Element-and-box listings:
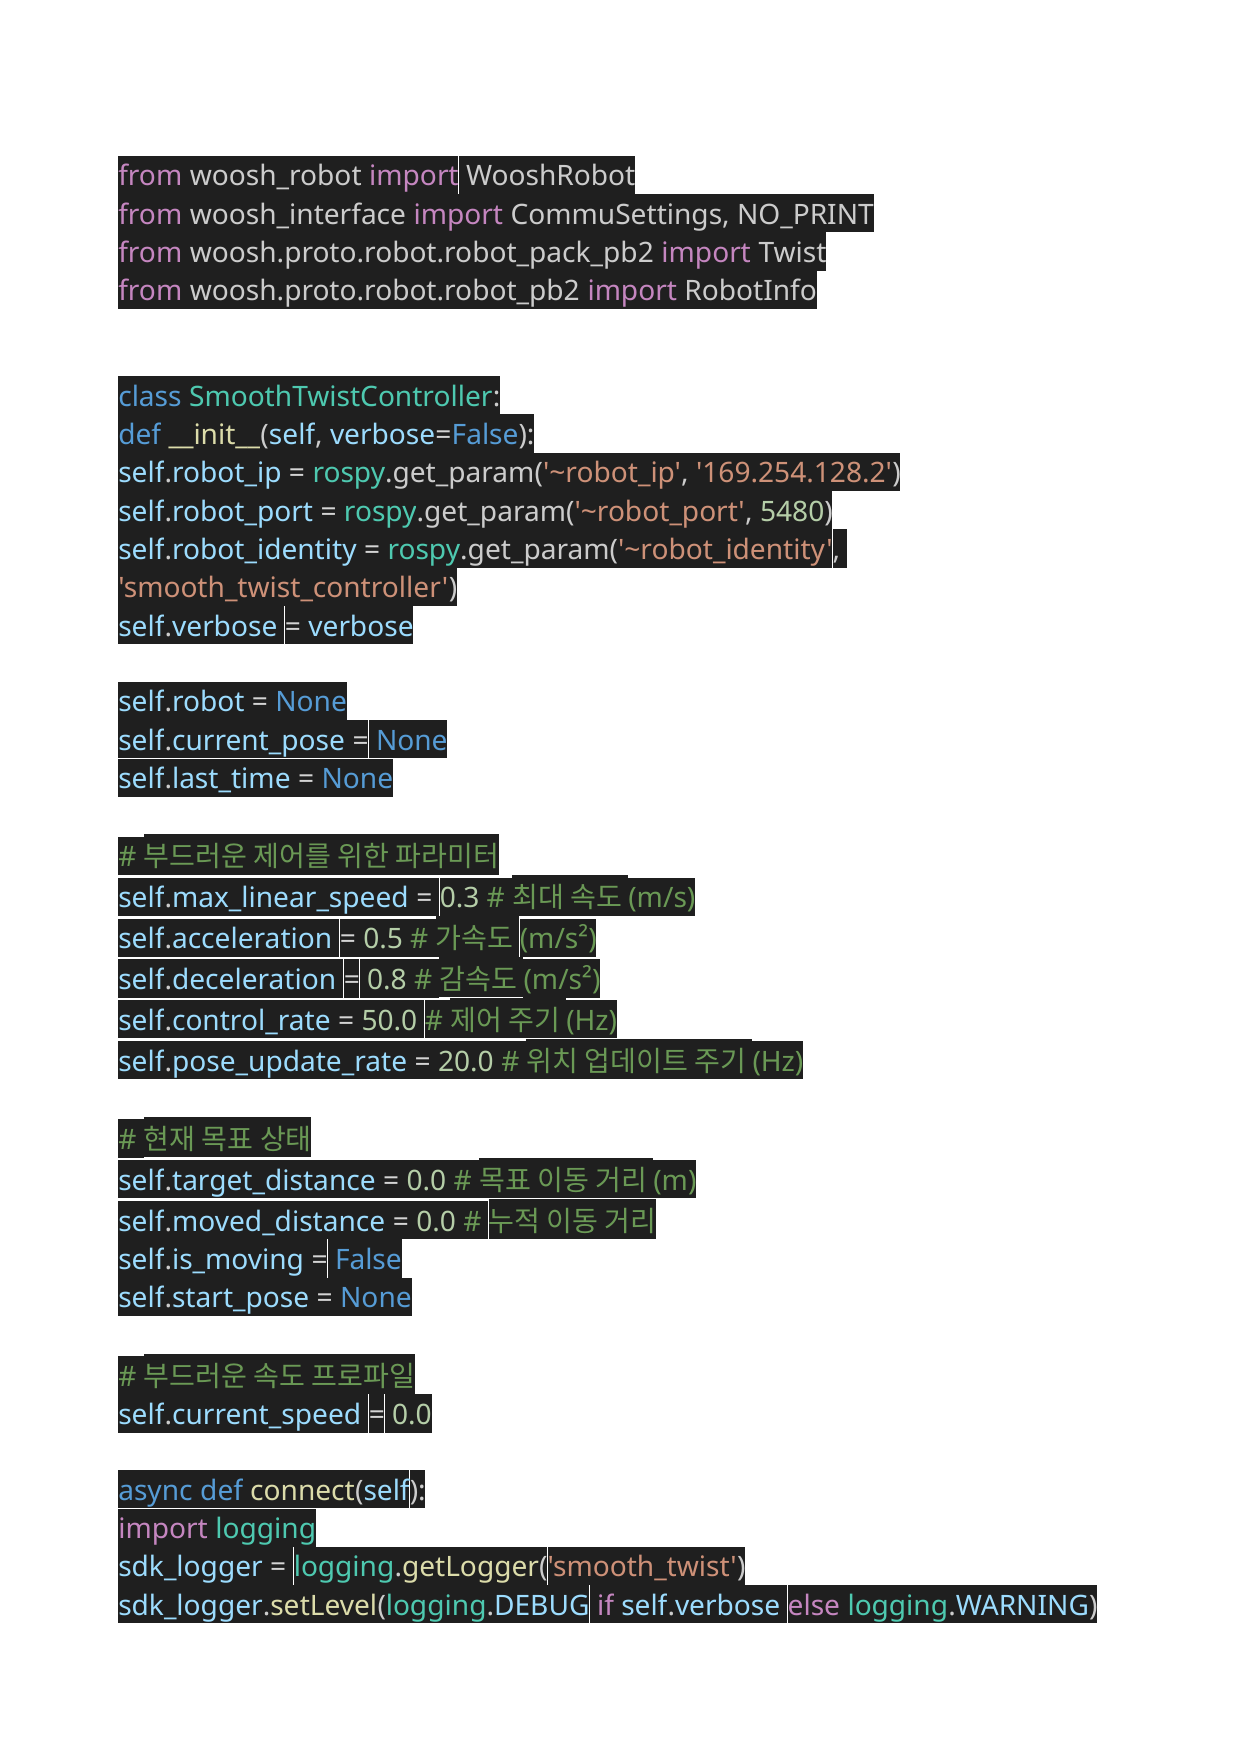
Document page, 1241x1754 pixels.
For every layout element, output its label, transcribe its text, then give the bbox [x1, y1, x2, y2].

text self.max_linear_speed = 0.3 # 최대 속도 (m/s) [118, 875, 1122, 916]
text from woosh_robot import WooshRobot [118, 156, 1122, 194]
text # 부드러운 제어를 위한 파라미터 [118, 834, 1122, 875]
text self.last_time = None [118, 758, 1122, 797]
text self.deceleration = 0.8 # 감속도 (m/s²) [118, 957, 1122, 998]
text self.robot = None [118, 682, 1122, 720]
text self.robot_ip = rospy.get_param('~robot_ip', '169.254.128.2') [118, 453, 1122, 491]
text self.acceleration = 0.5 # 가속도 (m/s²) [118, 916, 1122, 957]
text self.robot_identity = rospy.get_param('~robot_identity', 'smooth_twist_controller') [118, 529, 1122, 606]
text self.moved_distance = 0.0 # 누적 이동 거리 [118, 1198, 1122, 1239]
text self.current_speed = 0.0 [118, 1394, 1122, 1433]
text from woosh.proto.robot.robot_pack_pb2 import Twist [118, 232, 1122, 271]
text from woosh.proto.robot.robot_pb2 import RobotInfo [118, 271, 1122, 309]
text # 부드러운 속도 프로파일 [118, 1353, 1122, 1394]
text self.current_pose = None [118, 720, 1122, 758]
text from woosh_interface import CommuSettings, NO_PRINT [118, 194, 1122, 232]
text sdk_logger.setLevel(logging.DEBUG if self.verbose else logging.WARNING) [118, 1585, 1122, 1623]
text self.control_rate = 50.0 # 제어 주기 (Hz) [118, 998, 1122, 1038]
text async def connect(self): [118, 1470, 1122, 1508]
text self.target_distance = 0.0 # 목표 이동 거리 (m) [118, 1158, 1122, 1198]
text self.is_moving = False [118, 1239, 1122, 1278]
text self.pose_update_rate = 20.0 # 위치 업데이트 주기 (Hz) [118, 1038, 1122, 1079]
text class SmoothTwistController: [118, 376, 1122, 414]
text sdk_logger = logging.getLogger('smooth_twist') [118, 1547, 1122, 1585]
text self.start_pose = None [118, 1278, 1122, 1316]
text import logging [118, 1508, 1122, 1547]
text def __init__(self, verbose=False): [118, 414, 1122, 453]
text # 현재 목표 상태 [118, 1117, 1122, 1158]
text self.verbose = verbose [118, 606, 1122, 644]
text self.robot_port = rospy.get_param('~robot_port', 5480) [118, 491, 1122, 529]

• Goal: Write out the rows above line for line, leaving out the picture lines.

• Result:
Document page, 1241x1754 pixels.
For every layout element, output its label, transcribe its text, then give the bbox [x1, y1, x2, y2].

text self.max_linear_speed = 0.3 # 최대 속도 (m/s) [118, 875, 1122, 916]
text from woosh_robot import WooshRobot [118, 156, 1122, 194]
text # 부드러운 제어를 위한 파라미터 [118, 834, 1122, 875]
text self.last_time = None [118, 758, 1122, 797]
text self.deceleration = 0.8 # 감속도 (m/s²) [118, 957, 1122, 998]
text self.robot = None [118, 682, 1122, 720]
text self.robot_ip = rospy.get_param('~robot_ip', '169.254.128.2') [118, 453, 1122, 491]
text self.acceleration = 0.5 # 가속도 (m/s²) [118, 916, 1122, 957]
text self.robot_identity = rospy.get_param('~robot_identity', 'smooth_twist_controller') [118, 529, 1122, 606]
text self.moved_distance = 0.0 # 누적 이동 거리 [118, 1198, 1122, 1239]
text self.current_speed = 0.0 [118, 1394, 1122, 1433]
text from woosh.proto.robot.robot_pack_pb2 import Twist [118, 232, 1122, 271]
text from woosh.proto.robot.robot_pb2 import RobotInfo [118, 271, 1122, 309]
text # 부드러운 속도 프로파일 [118, 1353, 1122, 1394]
text self.current_pose = None [118, 720, 1122, 758]
text from woosh_interface import CommuSettings, NO_PRINT [118, 194, 1122, 232]
text sdk_logger.setLevel(logging.DEBUG if self.verbose else logging.WARNING) [118, 1585, 1122, 1623]
text self.control_rate = 50.0 # 제어 주기 (Hz) [118, 998, 1122, 1038]
text async def connect(self): [118, 1470, 1122, 1508]
text self.target_distance = 0.0 # 목표 이동 거리 (m) [118, 1158, 1122, 1198]
text self.is_moving = False [118, 1239, 1122, 1278]
text self.pose_update_rate = 20.0 # 위치 업데이트 주기 (Hz) [118, 1038, 1122, 1079]
text class SmoothTwistController: [118, 376, 1122, 414]
text sdk_logger = logging.getLogger('smooth_twist') [118, 1547, 1122, 1585]
text self.start_pose = None [118, 1278, 1122, 1316]
text import logging [118, 1508, 1122, 1547]
text def __init__(self, verbose=False): [118, 414, 1122, 453]
text # 현재 목표 상태 [118, 1117, 1122, 1158]
text self.verbose = verbose [118, 606, 1122, 644]
text self.robot_port = rospy.get_param('~robot_port', 5480) [118, 491, 1122, 529]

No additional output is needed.